Kamerstuk 36002-15

Amendement van het lid Van den Berg over apotheekbereidingen

Dossier: Wijziging van een aantal wetten op het terrein van het Ministerie van Volksgezondheid, Welzijn en Sport (Verzamelwet VWS 2022)

Gepubliceerd: 16 januari 2023
Indiener(s): Joba van den Berg-Jansen (CDA)
Onderwerpen: organisatie en beleid zorg en gezondheid
Bron: https://zoek.officielebekendmakingen.nl/kst-36002-15.html
ID: 36002-15

Nr. 15 AMENDEMENT VAN HET LID VAN DEN BERG

Ontvangen 16 januari 2023

De ondergetekende stelt het volgende amendement voor:

I

In artikel III wordt voor onderdeel A een onderdeel ingevoegd, luidende:

0A

Aan artikel 18, vijfde lid, wordt een zin toegevoegd, luidende:

De in de vorige volzin bedoelde apotheker of huisarts kan het op kleine schaal bereiden van geneesmiddelen voor terhandstelling in zijn apotheek uitbesteden aan een andere apotheker of aan de houder van een fabrikantenvergunning.

II

In artikel III wordt na onderdeel A een onderdeel ingevoegd, luidende:

Aa

In artikel 40, derde lid, onderdeel a, wordt voor de puntkomma aan het slot ingevoegd «of waarvan de bereiding door die apotheker of huisarts is uitbesteed aan een andere apotheker of aan de houder van een fabrikantenvergunning».

Toelichting

De indienster beoogt met dit amendement te voorzien in een verruiming van de mogelijkheid voor een apotheker en apotheekhoudende huisarts om aan patiënten van zijn apotheek een apotheekbereiding ter hand te stellen als die apotheker het middel zelf niet (meer) kan bereiden. Dit amendement is gebaseerd op de wettelijke regeling van artikel 12bis, van de Belgische Wet op de geneesmiddelen. In België is hiermee al een groot aantal jaren ervaring opgedaan, waarbij deze regeling heeft bijgedragen aan het niveau van geneesmiddelenvoorziening zonder afbreuk te doen aan de positie van de middelen die over een handelsvergunning beschikken.

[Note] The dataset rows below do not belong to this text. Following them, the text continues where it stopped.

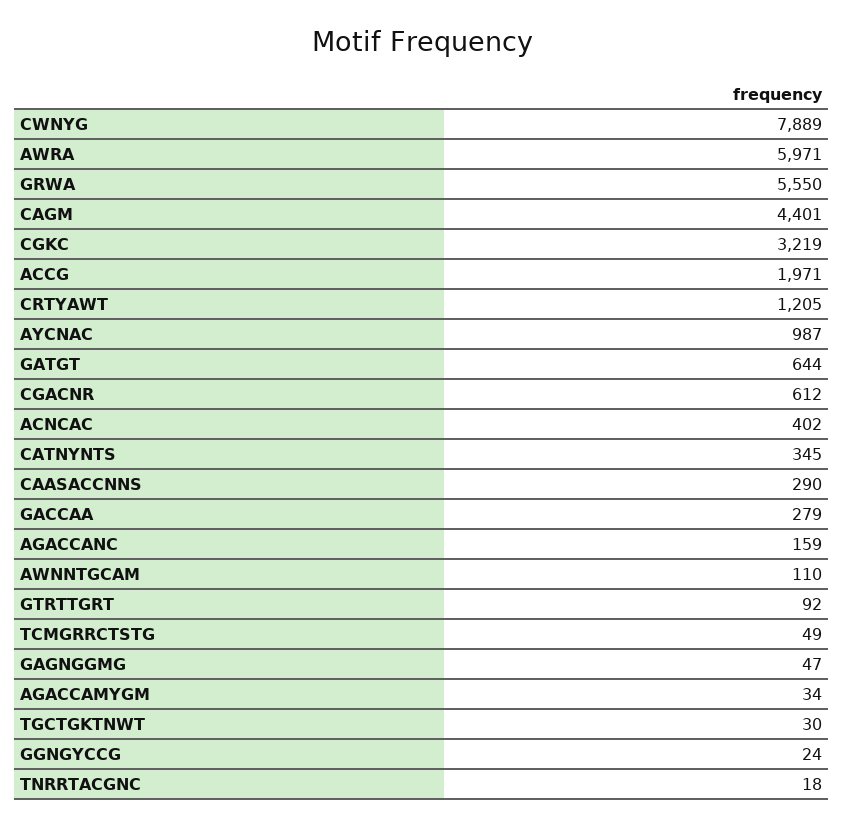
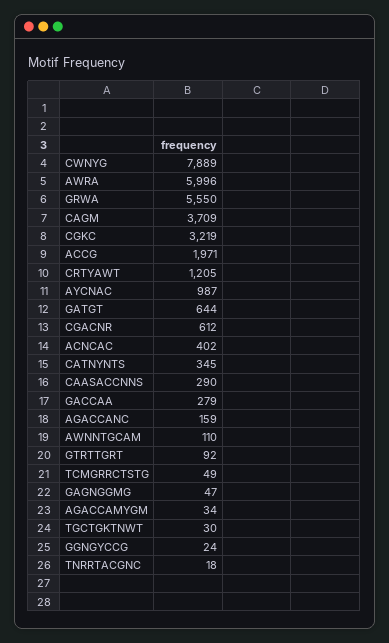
  {
    "CWNYG": 7889,
-   "AWRA": 5971,
+   "AWRA": 5996,
    "GRWA": 5550,
-   "CAGM": 4401,
+   "CAGM": 3709,
    "CGKC": 3219,
    "ACCG": 1971,
    "CRTYAWT": 1205,
    "AYCNAC": 987,
    "GATGT": 644,
    "CGACNR": 612,
    "ACNCAC": 402,
    "CATNYNTS": 345,
    "CAASACCNNS": 290,
    "GACCAA": 279,
    "AGACCANC": 159,
    "AWNNTGCAM": 110,
    "GTRTTGRT": 92,
    "TCMGRRCTSTG": 49,
    "GAGNGGMG": 47,
    "AGACCAMYGM": 34,
    "TGCTGKTNWT": 30,
    "GGNGYCCG": 24,
    "TNRRTACGNC": 18
  }

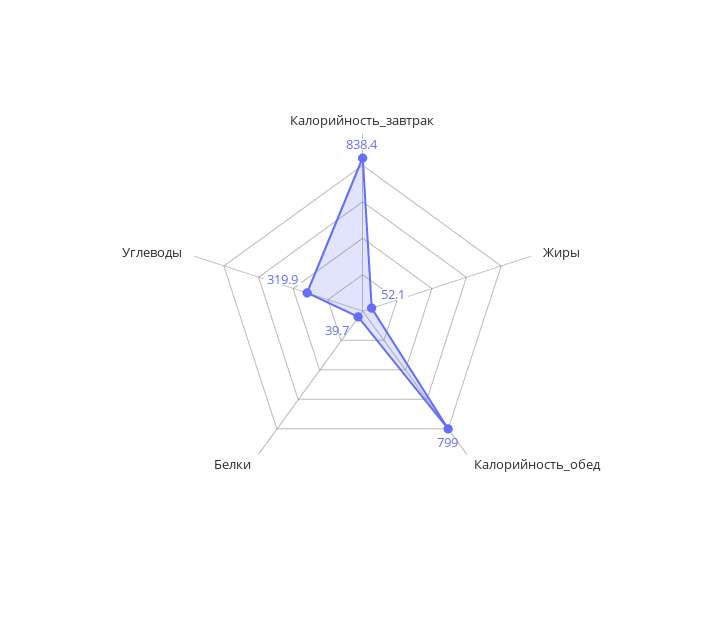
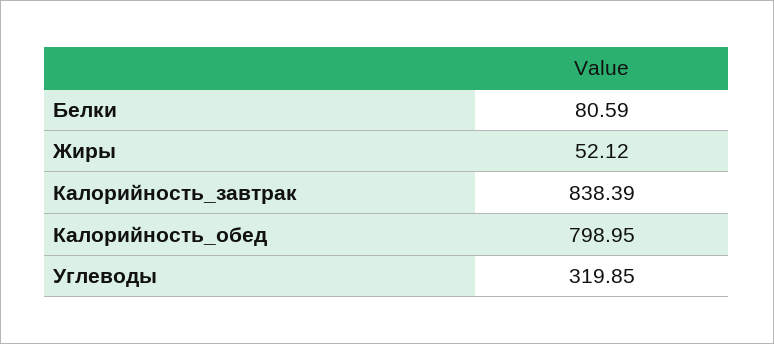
  {
    "Калорийность_завтрак": 838.39,
    "Жиры": 52.12,
    "Калорийность_обед": 798.95,
-   "Белки": 39.7,
+   "Белки": 80.59,
    "Углеводы": 319.85
  }

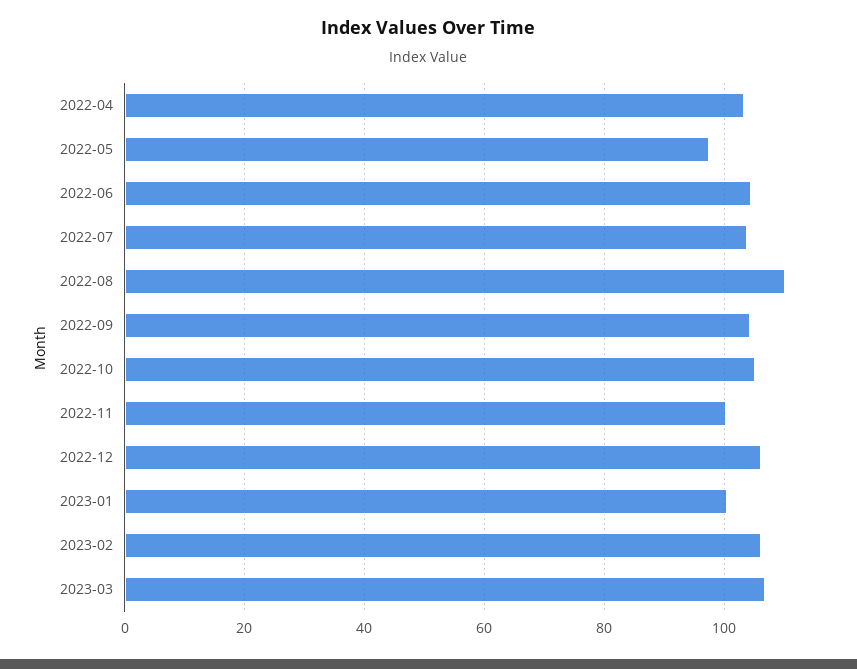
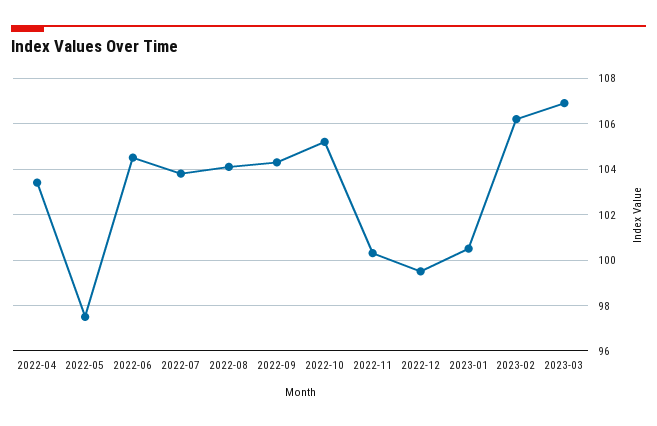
  {
    "2022-04": 103.5,
    "2022-05": 97.5,
    "2022-06": 104.5,
    "2022-07": 104,
-   "2022-08": 110,
+   "2022-08": 104,
    "2022-09": 104.5,
    "2022-10": 105,
    "2022-11": 100.5,
-   "2022-12": 106,
+   "2022-12": 99.5,
    "2023-01": 100.5,
    "2023-02": 106,
    "2023-03": 107
  }

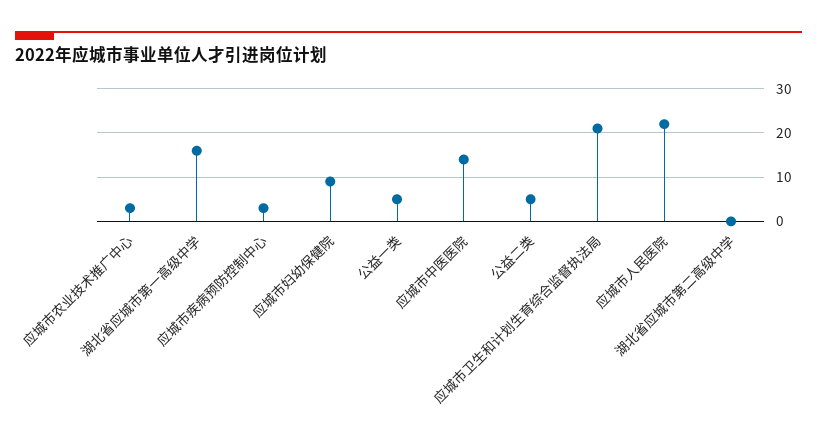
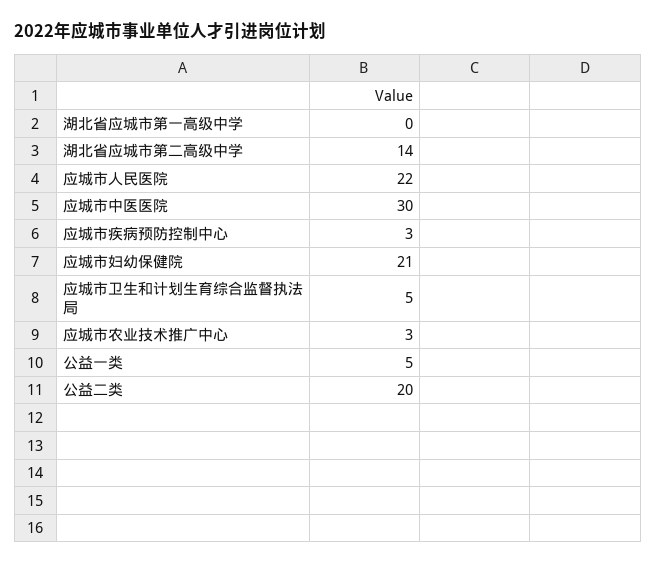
  {
    "应城市农业技术推广中心": 3,
-   "湖北省应城市第一高级中学": 15,
+   "湖北省应城市第一高级中学": 0,
    "应城市疾病预防控制中心": 3,
-   "应城市妇幼保健院": 10,
+   "应城市妇幼保健院": 21,
    "公益一类": 5,
-   "应城市中医医院": 15,
+   "应城市中医医院": 30,
-   "公益二类": 5,
+   "公益二类": 20,
-   "应城市卫生和计划生育综合监督执法局": 20,
+   "应城市卫生和计划生育综合监督执法局": 5,
    "应城市人民医院": 22,
-   "湖北省应城市第二高级中学": 0
+   "湖北省应城市第二高级中学": 14
  }

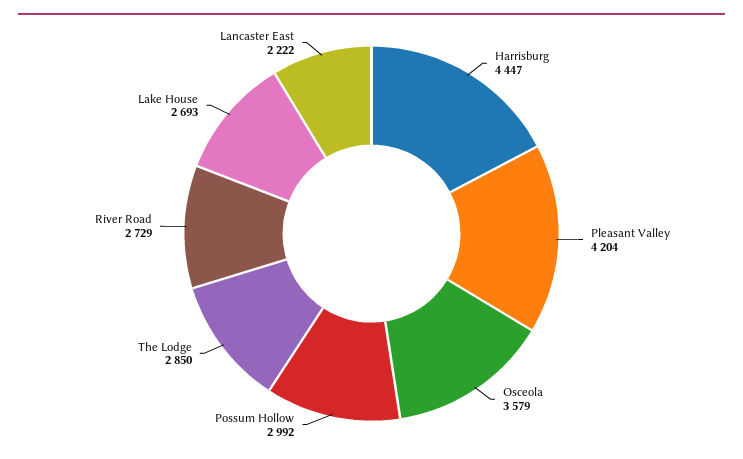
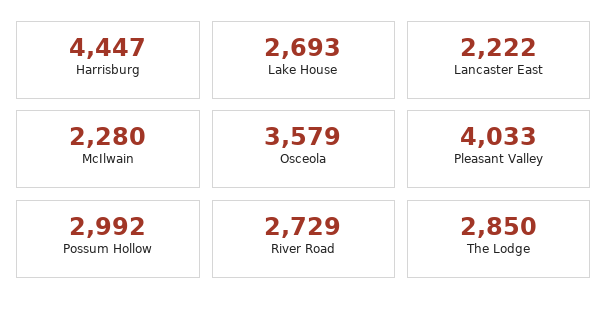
  {
    "Harrisburg": 4447,
-   "Pleasant Valley": 4204,
+   "Pleasant Valley": 4033,
    "Osceola": 3579,
    "Possum Hollow": 2992,
    "The Lodge": 2850,
    "River Road": 2729,
    "Lake House": 2693,
-   "Lancaster East": 2222
+   "Lancaster East": 2222,
+   "McIlwain": 2280
  }

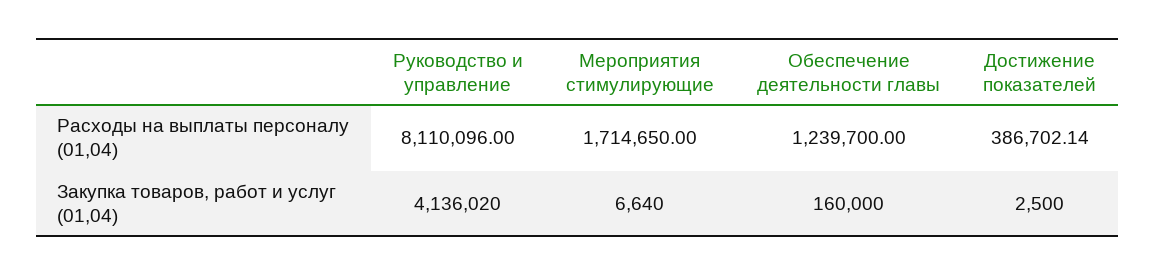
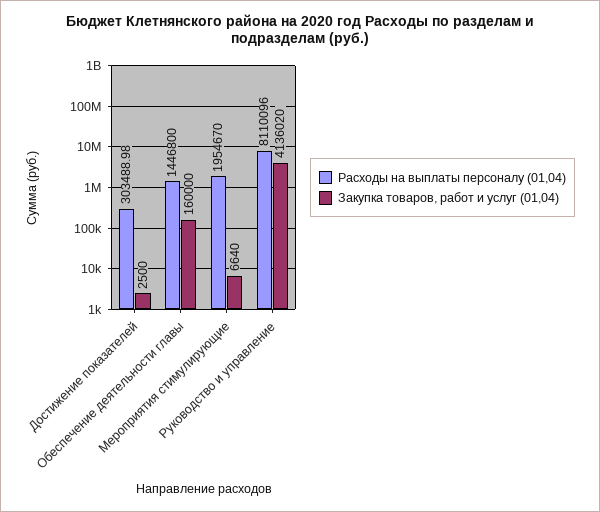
  {
    "Расходы на выплаты персоналу (01,04)": {
      "Руководство и управление": 8110096,
-     "Мероприятия стимулирующие": 1714650,
+     "Мероприятия стимулирующие": 1954670,
-     "Обеспечение деятельности главы": 1239700,
+     "Обеспечение деятельности главы": 1446800,
-     "Достижение показателей": 386702.14
+     "Достижение показателей": 303488.98
    },
    "Закупка товаров, работ и услуг (01,04)": {
      "Руководство и управление": 4136020,
      "Мероприятия стимулирующие": 6640,
      "Обеспечение деятельности главы": 160000,
      "Достижение показателей": 2500
    }
  }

De indienster stelt overigens ten overvloede dat – indien mogelijk – de terhandstelling van een middel waarvoor een handelsvergunning is verleend de voorkeur heeft boven een eigen bereiding in een apotheek. Daarnaast geldt dat de apotheekbereidingen aan de voorschriften van artikel 2, van het Besluit Geneesmiddelenwet dienen te voldoen.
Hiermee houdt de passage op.